Im Zug (irgendwo im Staat Nevada); 16. September. Picasso läßt mich nicht los. Das Bild von ihm, das mich in San Francisco bezaubert hat – eine sitzende Jünglingsfigur –, stammt aus einer seiner halb-klassizistischen Perioden. Die strenge Anmut und Genauigkeit der Kontur läßt an Ingres denken. Aber wo gäbe es bei diesem oder bei irgendeinem anderen Meister dies zugleich unschuldig heitere und abgefeimte Spiel rosig hingehauchter und purpurn satter Tinten? So etwas kann nur Picasso, der alles kann.

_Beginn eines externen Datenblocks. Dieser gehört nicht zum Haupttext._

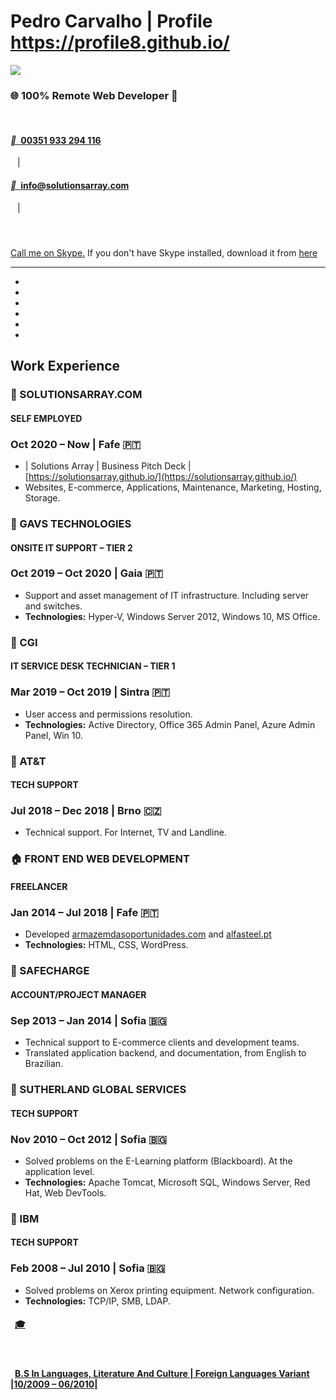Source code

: # Pedro Carvalho | Profile <br> https://profile8.github.io/






[![](http://mixed.solutionsarray.com/wp-content/uploads/2024/02/663.5-KiB_Pedro-Carvalho.jpg)](http://mixed.solutionsarray.com/wp-content/uploads/2024/02/663.5-KiB_Pedro-Carvalho.jpg)

  

### 🌐 100% Remote Web Developer 🙂

[](https://github.com/solutionsarray)  [](https://codepen.io/solutionsarray) [](https://www.linkedin.com/in/SolutionsArray/)

#### [__ 00351 933 294 116](tel:00351933294116)

  |  

#### [__ info@solutionsarray.com](mailto:info@solutionsarray.com)

  |

####   [](skype:live:skype.user.n.1?call)

[Call me on Skype.](skype:skype.user.n.1?call) If you don't have Skype installed, download it from [here](http://www.skype.com/)

* * *

*   [](https://www.gnu.org/software/bash/)
*   [](https://www.postgresql.org/)
*   [](https://www.php.net/)
*   [](https://en.wikipedia.org/wiki/HTML)
*   [](https://en.wikipedia.org/wiki/CSS)
*   [](https://en.wikipedia.org/wiki/JavaScript)

Work Experience
---------------

### 🏢 SOLUTIONSARRAY.COM

#### SELF EMPLOYED

### Oct 2020 – Now | Fafe 🇵🇹

*   | Solutions Array | Business Pitch Deck | [https://solutionsarray.github.io/](https://solutionsarray.github.io/)
*   Websites, E-commerce, Applications, Maintenance, Marketing, Hosting, Storage.

### 🏢 GAVS TECHNOLOGIES

#### ONSITE IT SUPPORT – TIER 2

### Oct 2019 – Oct 2020 | Gaia 🇵🇹

*   Support and asset management of IT infrastructure. Including server and switches.
*   **Technologies:** Hyper-V, Windows Server 2012, Windows 10, MS Office.

### 🏢 CGI

#### IT SERVICE DESK TECHNICIAN – TIER 1

### Mar 2019 – Oct 2019 | Sintra 🇵🇹

*   User access and permissions resolution.
*   **Technologies:** Active Directory, Office 365 Admin Panel, Azure Admin Panel, Win 10.

### 🏢 AT&T

#### TECH SUPPORT

### Jul 2018 – Dec 2018 | Brno 🇨🇿

*   Technical support. For Internet, TV and Landline.

### 🏠 FRONT END WEB DEVELOPMENT

#### FREELANCER

### Jan 2014 – Jul 2018 | Fafe 🇵🇹

*   Developed [armazemdasoportunidades.com](http://armazemdasoportunidades.com/) and [alfasteel.pt](https://www.alfasteel.pt/)
*   **Technologies:** HTML, CSS, WordPress.

### 🏢 SAFECHARGE

#### ACCOUNT/PROJECT MANAGER

### Sep 2013 – Jan 2014 | Sofia 🇧🇬

*   Technical support to E-commerce clients and development teams.
*   Translated application backend, and documentation, from English to Brazilian.

### 🏢 SUTHERLAND GLOBAL SERVICES

#### TECH SUPPORT

### Nov 2010 – Oct 2012 | Sofia 🇧🇬

*   Solved problems on the E-Learning platform (Blackboard). At the application level.
*   **Technologies:** Apache Tomcat, Microsoft SQL, Windows Server, Red Hat, Web DevTools.

### 🏢 IBM

#### TECH SUPPORT

### Feb 2008 – Jul 2010 | Sofia 🇧🇬

*   Solved problems on Xerox printing equipment. Network configuration.
*   **Technologies:** TCP/IP, SMB, LDAP.

####  [🎓](https://mixed.solutionsarray.com/wp-content/uploads/2023/07/Cartao-Estudante-Universidade-Aberta.png)

 

####  [B.S In Languages, Literature And Culture | Foreign Languages Variant |10/2009 – 06/2010|](https://mixed.solutionsarray.com/wp-content/uploads/2023/07/Cartao-Estudante-Universidade-Aberta.png)
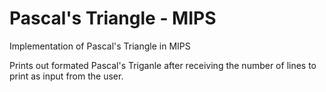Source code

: # Pascal's Triangle - MIPS
Implementation of Pascal's Triangle in MIPS

Prints out formated Pascal's Triganle after receiving the number of lines to print as input from the user.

Erinnerungen an sein ungeheures, ungeheuerliches Werk stellen sich ein, da ich die Augen schließe. Magisches Kaleidoskop heftig bewegter Farben, wechselnder Figuren! Das gläsern fahle Blau der frühen Zeit mit ihren Absinthtrinkerinnen, fragilen Zirkuskindern, Bettlern am Meeresstrand; die erhabene Lieblichkeit und klassische Würde des Knaben mit dem Pferd, brauner Knabe mit grauem Pferd auf braunem Grund, vor einem grauen Himmel; dann die Verzerrung, der Einbruch Afrikas: aus dem hellenisch edlen Antlitz wird die Kongo-Fratze. Nach dem kubistischen Experiment der Kriegsepoche kommt ein neues Blühen: in der Balkon-Idylle von 1919 löst sich der Krampf, die Farbe leuchtet wieder, das Gitarren-Symbol taucht auf, eine Siegestrophäe, das schöne Zeichen neuer Heiterkeit. Bleiben wir nun in der hellen Sphäre? Die kolossalischen Frauengestalten von 1920 mit den hypertrophierten Händen, Füßen und Brüsten scheinen in ihrer betrübten Massigkeit zwischen Unterwelt und Olymp zu stehen. Aber schon bald danach ist vollkommene Harmonie erreicht; einige Meisterwerke dieser zweiten klassischen Periode sind mir gegenwärtig in ihrer holden Präzision und diskreten Vollkommenheit: die Mutter mit dem Kind, ein römisches Liebespaar, die wunderbar klaren, liebevoll genauen Porträts der Madame Picasso, der gravitätisch ernste Harlekin mit schwarzem Hut. Aber in solcher Ruhe, so majestätischer Gelassenheit bereitet sich schon neues Wagnis vor. Nach der luziden Objektivität, nochmals die Verfratzung, nochmals die Abstraktion! Eine Dynamik, die kein Ermüden, kein Genügen kennt, darf sich manchmal im Brand der Farbe festlich-violent entladen. Der königlich grelle Gockel, den ich im New Yorker Museum of Modern Art bewundert habe, ist reine Glut, ein Farb- und Feuervogel; auch in den wild hingepinselten »doppelten Profilen«, das schauerliche Antlitz von der Seite her gesehen. Aber Nüstern und Augen sind grauenhafterweise doppelt da, scheinen rot, grün, blau, gelb und schwarz selbstherrlich zu triumphieren: Elementen gleich, die nicht zu fesseln sind. In der Guernica-Komposition aber erlischt die Flamme oder verdüstert sich doch zur bleichen Glut. Kein Leuchten mehr! Die apokalyptische Szene ist farblos, trostlos, ganz beherrscht von der Verzweiflungsgeste des gefallenen Menschen, dem Aufschrei der geschundenen Kreatur. Das klagende Pferd in Picassos »Guernica« – seit Grünewald ist solche Qual auf keiner Leinwand ausgedrückt worden.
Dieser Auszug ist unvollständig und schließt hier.